# START OF Reading passage

Or can you explain why you don’t think this point is worth addressing?

 
 rjosephhoffmann 
 May 24, 2012 at 8:30 pm
I have no anti-mythicist zealotry to start. I think most people know that. I would love to see a case made competently by someone who knew the literature well enough to avoid the nonsense that charactererises this position at the present time. The fact that you “accepted some perfectly legitimate scholarly opinions that some of the ideas in it reached back into the first century” nags at the question of what opinion you relied on. I think even Conybeare admitted he was stretching when he said 100 CE, and he was seduced by the idea that it might have contained some authentically Jewish elements. No one of any importance thinks that any longer.
 It is truly amazing to me that you want to see a document as obviously spurious as this as somehow authentic to your purposes and the gospels as a tissue of myth and falsehood. If you want to know what 1st entury Palestine Jews thought about demons, look at the gospel of Mark and Jesus the exorcist. Your entire line of inquiry shows repeatedly a lack of perception and a glaring deficiency in the skills that would entitle you to choose between sources. But my central point you do not come near to: It isn’t me avoiding it is you asserting: WHAT POSSIBLE RELEVANCE DOES A 4th-6Th century document have for deciding what Paul may or may not have thought about demons? A word, btw he does not use except in connection with idolatry and their influence (1 Cor 8.4-6; 10.20f?). He thinks their reign is at an end (a conclusion he probably derives from the narrative tradition about Jesus). I suggest you spend more time trying to grapple with the totality of Paul’s thought in its historical context and less time trying to cherry pick passages that you imagine are useful for your theory.


 
 Neil Godfrey 
 June 5, 2012 at 3:13 am
Hi RJT,
I am catching up with your response made on 24th May to a comment of mine the same day.
You appear to have misread my query. Note that I was quoting another commenter’s question that had been posed to you several times and asking why you had failed to address it.
Your reply was primarily directed at what you mistakenly presumed were my own thoughts and methods and state of knowledge instead of at answering the question as asked.

# END OF Reading passage
# START OF Listing

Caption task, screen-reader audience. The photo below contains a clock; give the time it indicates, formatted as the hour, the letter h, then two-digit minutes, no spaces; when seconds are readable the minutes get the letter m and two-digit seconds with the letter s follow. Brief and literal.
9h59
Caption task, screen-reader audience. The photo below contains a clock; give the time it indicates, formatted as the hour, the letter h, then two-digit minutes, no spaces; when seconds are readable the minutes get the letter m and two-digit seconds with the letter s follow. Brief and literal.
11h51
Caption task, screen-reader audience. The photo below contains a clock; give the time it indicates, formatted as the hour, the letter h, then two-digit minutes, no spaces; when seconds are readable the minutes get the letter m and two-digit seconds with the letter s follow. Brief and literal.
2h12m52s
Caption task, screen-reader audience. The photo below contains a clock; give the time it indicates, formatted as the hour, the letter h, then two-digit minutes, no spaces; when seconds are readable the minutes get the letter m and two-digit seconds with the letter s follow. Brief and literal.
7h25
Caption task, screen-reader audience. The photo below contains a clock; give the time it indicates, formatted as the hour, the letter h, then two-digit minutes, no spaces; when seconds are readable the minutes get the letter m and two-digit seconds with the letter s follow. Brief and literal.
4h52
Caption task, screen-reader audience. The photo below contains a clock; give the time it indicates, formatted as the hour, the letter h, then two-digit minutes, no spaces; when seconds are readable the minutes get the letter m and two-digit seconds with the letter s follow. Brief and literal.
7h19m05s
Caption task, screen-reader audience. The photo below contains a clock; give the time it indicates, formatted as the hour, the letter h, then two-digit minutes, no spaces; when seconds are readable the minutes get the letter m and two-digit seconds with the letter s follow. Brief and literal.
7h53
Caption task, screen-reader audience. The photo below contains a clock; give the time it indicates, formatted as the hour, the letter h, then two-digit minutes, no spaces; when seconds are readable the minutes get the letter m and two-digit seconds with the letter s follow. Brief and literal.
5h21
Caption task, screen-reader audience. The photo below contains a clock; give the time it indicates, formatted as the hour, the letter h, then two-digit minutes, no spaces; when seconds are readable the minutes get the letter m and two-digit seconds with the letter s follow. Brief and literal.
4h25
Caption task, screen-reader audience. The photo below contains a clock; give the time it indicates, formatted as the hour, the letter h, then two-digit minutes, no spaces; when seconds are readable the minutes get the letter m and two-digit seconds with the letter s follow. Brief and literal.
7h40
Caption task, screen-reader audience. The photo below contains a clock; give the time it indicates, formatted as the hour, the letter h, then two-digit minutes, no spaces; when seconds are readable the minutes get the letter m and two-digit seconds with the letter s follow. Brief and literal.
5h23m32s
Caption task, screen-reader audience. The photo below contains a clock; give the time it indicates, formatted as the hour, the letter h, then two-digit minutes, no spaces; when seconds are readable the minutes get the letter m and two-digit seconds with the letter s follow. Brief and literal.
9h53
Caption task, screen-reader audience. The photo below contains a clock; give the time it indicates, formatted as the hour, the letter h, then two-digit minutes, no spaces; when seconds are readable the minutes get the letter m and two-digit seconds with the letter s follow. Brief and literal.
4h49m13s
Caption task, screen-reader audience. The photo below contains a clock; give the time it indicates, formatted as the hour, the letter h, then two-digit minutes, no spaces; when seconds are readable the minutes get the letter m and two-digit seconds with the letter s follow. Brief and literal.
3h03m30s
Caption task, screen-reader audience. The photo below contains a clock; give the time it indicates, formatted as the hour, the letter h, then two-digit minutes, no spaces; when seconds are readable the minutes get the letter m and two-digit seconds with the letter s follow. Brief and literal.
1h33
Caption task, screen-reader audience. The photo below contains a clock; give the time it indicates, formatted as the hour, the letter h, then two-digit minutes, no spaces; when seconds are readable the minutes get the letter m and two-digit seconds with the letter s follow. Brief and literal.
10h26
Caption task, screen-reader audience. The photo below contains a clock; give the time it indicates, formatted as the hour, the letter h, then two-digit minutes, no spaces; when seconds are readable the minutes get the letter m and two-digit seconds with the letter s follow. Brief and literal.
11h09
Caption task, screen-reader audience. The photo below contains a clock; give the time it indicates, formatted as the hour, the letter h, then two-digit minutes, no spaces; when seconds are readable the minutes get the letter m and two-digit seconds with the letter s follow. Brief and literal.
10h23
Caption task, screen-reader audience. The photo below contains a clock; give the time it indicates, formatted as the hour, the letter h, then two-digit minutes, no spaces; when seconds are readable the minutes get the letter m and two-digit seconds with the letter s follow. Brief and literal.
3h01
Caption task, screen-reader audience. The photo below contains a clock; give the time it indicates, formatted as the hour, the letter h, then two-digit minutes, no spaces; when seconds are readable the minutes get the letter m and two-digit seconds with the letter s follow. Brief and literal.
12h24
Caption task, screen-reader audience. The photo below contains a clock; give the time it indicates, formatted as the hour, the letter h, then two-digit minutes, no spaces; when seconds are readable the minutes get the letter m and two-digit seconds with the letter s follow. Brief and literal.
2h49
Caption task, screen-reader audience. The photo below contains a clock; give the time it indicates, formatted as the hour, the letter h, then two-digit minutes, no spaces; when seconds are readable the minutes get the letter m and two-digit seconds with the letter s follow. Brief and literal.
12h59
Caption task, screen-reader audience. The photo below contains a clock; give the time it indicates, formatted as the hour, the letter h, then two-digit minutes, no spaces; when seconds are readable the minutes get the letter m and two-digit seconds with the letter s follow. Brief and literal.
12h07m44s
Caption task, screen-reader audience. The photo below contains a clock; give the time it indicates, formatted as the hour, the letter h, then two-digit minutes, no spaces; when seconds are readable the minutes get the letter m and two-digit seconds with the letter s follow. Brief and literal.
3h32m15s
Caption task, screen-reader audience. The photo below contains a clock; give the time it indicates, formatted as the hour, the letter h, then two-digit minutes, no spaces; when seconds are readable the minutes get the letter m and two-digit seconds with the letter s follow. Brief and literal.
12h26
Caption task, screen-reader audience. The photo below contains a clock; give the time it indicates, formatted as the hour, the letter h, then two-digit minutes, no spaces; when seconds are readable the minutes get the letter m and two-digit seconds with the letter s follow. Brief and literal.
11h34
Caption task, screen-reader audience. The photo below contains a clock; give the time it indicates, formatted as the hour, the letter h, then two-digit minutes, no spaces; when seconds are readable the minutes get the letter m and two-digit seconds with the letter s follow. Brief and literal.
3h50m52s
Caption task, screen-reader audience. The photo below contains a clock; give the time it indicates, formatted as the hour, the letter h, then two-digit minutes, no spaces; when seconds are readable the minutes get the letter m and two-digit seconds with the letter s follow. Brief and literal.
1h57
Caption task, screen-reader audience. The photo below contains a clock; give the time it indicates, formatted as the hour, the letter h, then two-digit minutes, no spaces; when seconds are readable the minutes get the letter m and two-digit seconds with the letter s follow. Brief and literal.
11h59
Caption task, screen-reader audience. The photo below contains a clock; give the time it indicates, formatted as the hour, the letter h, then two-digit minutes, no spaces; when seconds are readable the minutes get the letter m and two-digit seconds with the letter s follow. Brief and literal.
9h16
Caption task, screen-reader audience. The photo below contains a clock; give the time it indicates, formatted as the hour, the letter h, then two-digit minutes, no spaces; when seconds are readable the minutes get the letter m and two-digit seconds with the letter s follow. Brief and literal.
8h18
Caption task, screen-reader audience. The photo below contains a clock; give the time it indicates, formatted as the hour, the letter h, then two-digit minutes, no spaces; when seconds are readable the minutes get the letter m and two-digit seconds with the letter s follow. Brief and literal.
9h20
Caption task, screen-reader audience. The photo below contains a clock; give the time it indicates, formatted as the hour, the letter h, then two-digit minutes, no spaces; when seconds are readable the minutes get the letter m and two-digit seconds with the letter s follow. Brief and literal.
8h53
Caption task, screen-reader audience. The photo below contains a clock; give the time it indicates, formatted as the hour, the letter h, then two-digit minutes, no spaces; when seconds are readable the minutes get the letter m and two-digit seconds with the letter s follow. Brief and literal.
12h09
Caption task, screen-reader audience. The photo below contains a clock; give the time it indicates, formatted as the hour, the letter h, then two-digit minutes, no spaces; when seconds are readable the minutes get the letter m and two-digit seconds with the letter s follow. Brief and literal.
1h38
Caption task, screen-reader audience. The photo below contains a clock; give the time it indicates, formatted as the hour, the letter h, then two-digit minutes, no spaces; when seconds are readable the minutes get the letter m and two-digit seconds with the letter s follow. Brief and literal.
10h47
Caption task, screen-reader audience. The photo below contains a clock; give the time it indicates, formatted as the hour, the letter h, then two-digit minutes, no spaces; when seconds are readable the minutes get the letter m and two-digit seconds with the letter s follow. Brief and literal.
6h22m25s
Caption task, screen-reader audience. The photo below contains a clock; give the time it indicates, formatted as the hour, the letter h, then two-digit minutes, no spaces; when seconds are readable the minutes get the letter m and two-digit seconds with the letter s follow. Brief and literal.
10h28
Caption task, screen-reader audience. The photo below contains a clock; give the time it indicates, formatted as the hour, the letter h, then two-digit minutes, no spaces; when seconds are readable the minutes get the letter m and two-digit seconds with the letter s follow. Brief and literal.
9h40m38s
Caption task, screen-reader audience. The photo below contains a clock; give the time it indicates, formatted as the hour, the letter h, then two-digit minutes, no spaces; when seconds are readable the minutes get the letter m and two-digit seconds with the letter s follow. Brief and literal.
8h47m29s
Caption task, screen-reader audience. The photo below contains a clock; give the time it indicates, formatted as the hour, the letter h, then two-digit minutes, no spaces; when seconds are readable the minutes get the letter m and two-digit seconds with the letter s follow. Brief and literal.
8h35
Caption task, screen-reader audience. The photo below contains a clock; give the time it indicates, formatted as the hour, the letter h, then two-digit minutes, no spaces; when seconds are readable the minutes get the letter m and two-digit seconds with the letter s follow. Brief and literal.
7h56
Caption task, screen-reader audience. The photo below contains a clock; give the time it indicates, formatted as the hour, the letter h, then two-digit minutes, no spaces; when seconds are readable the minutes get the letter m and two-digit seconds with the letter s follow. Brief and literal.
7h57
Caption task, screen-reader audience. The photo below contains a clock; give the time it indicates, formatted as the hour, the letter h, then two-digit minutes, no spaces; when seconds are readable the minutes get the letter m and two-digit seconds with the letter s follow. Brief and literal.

# END OF Listing

**Exercise 1**
In the comment thread, what date does rjosephhoffmann say Conybeare gave when he was stretching?
**Exercise 2**
Write a continuation of the comment thread, starting after its last sentence.

**Task response 1**
100 CE.

**Task response 2**
The point is surely clear enough (is this the problem for you?) and you appear to be doing all you can to avoid it. The point is this:
We have several strands of information that testify to an understanding X in time period Y. One of those several strands is a document that a number of scholars believe includes information that points to an understanding X in time period Y. Is it by definition illegitimate to mention this document as one of a number of strands of information that testifies to our particular point?
Just shouting out in caps that many scholars believe that the document itself is not from that period Y does not address that point.

 
 rjosephhoffmann 
 June 5, 2012 at 12:21 pm
@Godfrey: Did I shout in caps? I am so SORRY!

 
 Neil Godfrey 
 June 7, 2012 at 5:43 am
Oh my, Ahrrr Joe, so it’s come to this? You simply exert your power to deny my comments the light of day when your massive brain threatening to break through its shiny pink forehead is piqued? So, I guess I will have to expose your ways on another web/blogsite instead, yes?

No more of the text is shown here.